Ntwrk started out in 2018 with the idea of building on the concept of product drops, the type that has sneaker fans waiting all night to blow their paychecks. The company’s spin on it brings shoppable livestreams to exclusive products, with a roster of A-list personalities often added to the mix.

The business rationale for starting the company was to “reimagine and reinvent what QVC and HSN were — you know, sort of the linear, old school space for Gen Z and Millennials,” explained Moksha Fitzgibbons, Ntwrk president.

But during a pandemic, the business has come to represent more than that. Fitzgibbons figures that being entertained and getting access to rare products adds a level of excitement that “really fills a void for them and more,” he said. Still, he bristles at the notion that hosts must be celebrities to work the streams.

While the company loves that sneakers hyped by the likes of, say, Dwyane Wade, Kevin Love and Dennis Rodman, tend to bring hardcore sneaker fans to the platform, the Ntwrk exec argues that it’s just one part of the picture. “It’s artists as big as Billie Eilish on one end, who will go live and sell prints, apparel, whatever it is that is appropriate at the time. It’s also brands like Nike, Puma, Balmain, etc. to smaller creators like Mr. Flower Fantastic, Matt Senna, Christina Martinez,” he said.

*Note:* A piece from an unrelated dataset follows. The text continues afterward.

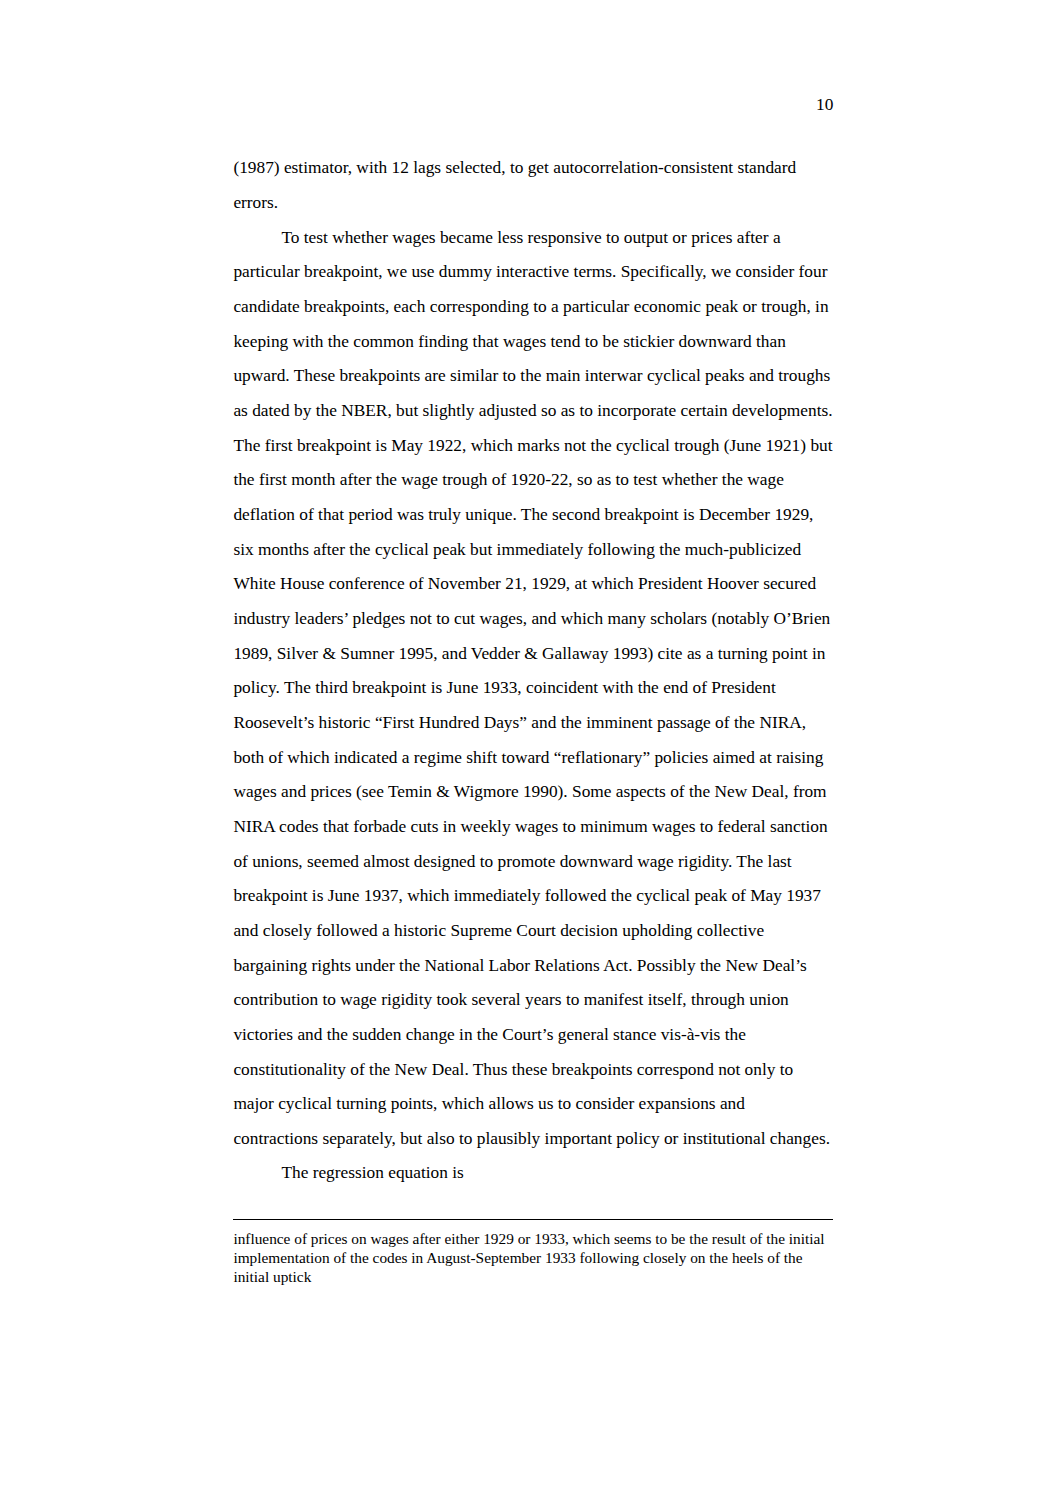10
(1987) estimator, with 12 lags selected, to get autocorrelation-consistent standard errors.
To test whether wages became less responsive to output or prices after a particular breakpoint, we use dummy interactive terms. Specifically, we consider four candidate breakpoints, each corresponding to a particular economic peak or trough, in keeping with the common finding that wages tend to be stickier downward than upward. These breakpoints are similar to the main interwar cyclical peaks and troughs as dated by the NBER, but slightly adjusted so as to incorporate certain developments. The first breakpoint is May 1922, which marks not the cyclical trough (June 1921) but the first month after the wage trough of 1920-22, so as to test whether the wage deflation of that period was truly unique. The second breakpoint is December 1929, six months after the cyclical peak but immediately following the much-publicized White House conference of November 21, 1929, at which President Hoover secured industry leaders’ pledges not to cut wages, and which many scholars (notably O’Brien 1989, Silver & Sumner 1995, and Vedder & Gallaway 1993) cite as a turning point in policy. The third breakpoint is June 1933, coincident with the end of President Roosevelt’s historic “First Hundred Days” and the imminent passage of the NIRA, both of which indicated a regime shift toward “reflationary” policies aimed at raising wages and prices (see Temin & Wigmore 1990). Some aspects of the New Deal, from NIRA codes that forbade cuts in weekly wages to minimum wages to federal sanction of unions, seemed almost designed to promote downward wage rigidity. The last breakpoint is June 1937, which immediately followed the cyclical peak of May 1937 and closely followed a historic Supreme Court decision upholding collective bargaining rights under the National Labor Relations Act. Possibly the New Deal’s contribution to wage rigidity took several years to manifest itself, through union victories and the sudden change in the Court’s general stance vis-à-vis the constitutionality of the New Deal. Thus these breakpoints correspond not only to major cyclical turning points, which allows us to consider expansions and contractions separately, but also to plausibly important policy or institutional changes.
The regression equation is
influence of prices on wages after either 1929 or 1933, which seems to be the result of the initial implementation of the codes in August-September 1933 following closely on the heels of the initial uptick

“Brands and creators of all shapes and sizes have an opportunity to come on, go live, express themselves creatively and really engage and build a community on the platform. And then commercialize that moment through whatever product they’re making available,” he added.

The approach seems to work, grabbing attention from all fronts. Last year, the business attracted TikTok, which collaborated with Ntwrk and artist and designer Joshua Vides on an exclusive limited-edition apparel collection, and the venture funding crowd, which gave it $10 million to date, including investment from rap artist Drake. Meanwhile, its mobile app is on track to nab 5 million downloads by the end of the year.

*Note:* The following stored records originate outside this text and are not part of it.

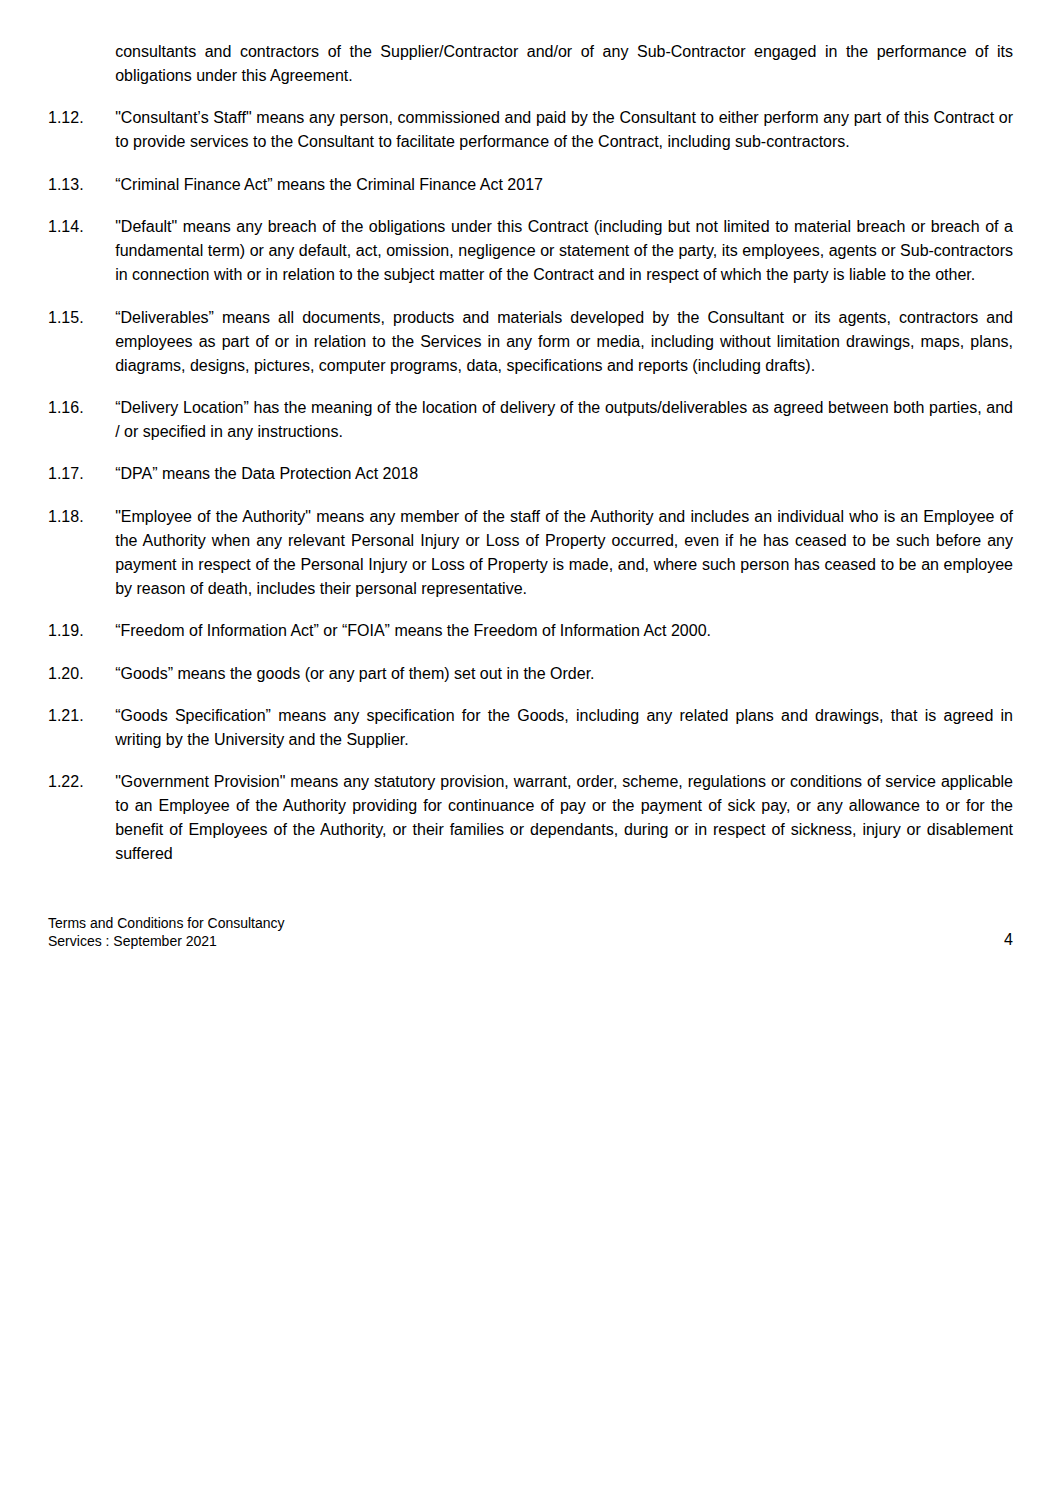consultants and contractors of the Supplier/Contractor and/or of any Sub-Contractor engaged in the performance of its obligations under this Agreement.
1.12.
"Consultant’s Staff" means any person, commissioned and paid by the Consultant to either perform any part of this Contract or to provide services to the Consultant to facilitate performance of the Contract, including sub-contractors.
1.13.
“Criminal Finance Act” means the Criminal Finance Act 2017
1.14.
"Default" means any breach of the obligations under this Contract (including but not limited to material breach or breach of a fundamental term) or any default, act, omission, negligence or statement of the party, its employees, agents or Sub-contractors in connection with or in relation to the subject matter of the Contract and in respect of which the party is liable to the other.
1.15.
“Deliverables” means all documents, products and materials developed by the Consultant or its agents, contractors and employees as part of or in relation to the Services in any form or media, including without limitation drawings, maps, plans, diagrams, designs, pictures, computer programs, data, specifications and reports (including drafts).
1.16.
“Delivery Location” has the meaning of the location of delivery of the outputs/deliverables as agreed between both parties, and / or specified in any instructions.
1.17.
“DPA” means the Data Protection Act 2018
1.18.
"Employee of the Authority" means any member of the staff of the Authority and includes an individual who is an Employee of the Authority when any relevant Personal Injury or Loss of Property occurred, even if he has ceased to be such before any payment in respect of the Personal Injury or Loss of Property is made, and, where such person has ceased to be an employee by reason of death, includes their personal representative.
1.19.
“Freedom of Information Act” or “FOIA” means the Freedom of Information Act 2000.
1.20.
“Goods” means the goods (or any part of them) set out in the Order.
1.21.
“Goods Specification” means any specification for the Goods, including any related plans and drawings, that is agreed in writing by the University and the Supplier.
1.22.
"Government Provision" means any statutory provision, warrant, order, scheme, regulations or conditions of service applicable to an Employee of the Authority providing for continuance of pay or the payment of sick pay, or any allowance to or for the benefit of Employees of the Authority, or their families or dependants, during or in respect of sickness, injury or disablement suffered
Terms and Conditions for Consultancy
Services : September 2021
4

This list of start-ups just scratches the surface.

Bambuser, which launched social media multistreaming earlier this month, is a newly minted winner of the LVMH Innovation Prize and just launched in the Shopify app store. Talkshoplive announced Thursday that it nabbed a $6 million seed extension, bringing the Los Angeles-based startup’s total to $10.5 million raised to date and giving the business — which was once focused on books and music — more runway to expand into food, beauty, fashion and sports. Meanwhile, other tech providers like Powerfront Live continue to court brands, while players such as Glamhive styling platform and freshman platform Galaxy fashion resale marketplace get their livestreams on.

A notable absence may be social marketplace Poshmark. The 10-year-old company may or may not be considered a start-ups, but its lack of shoppable livestreaming options is surprising, either way.

However, it may not be long before the tech-driven company catches the streaming wave. After all, the platform is well-suited for it, with a framework already in place with its “Posh Parties.” The themed shopping events are live for set periods of time and feature items by brand, product type and other categories, along with curated “host picks.”

But Posh Parties’ essence is more like a collection of “live listings” than livestreams, chief executive officer and founder Manish Chandra explained, but then teased, “not that we’re not going to get there.”

If or when it does, it will have to jockey to find a place in a bustling arena that, most likely, already will have crowned some winners, while sending others streaming out the door.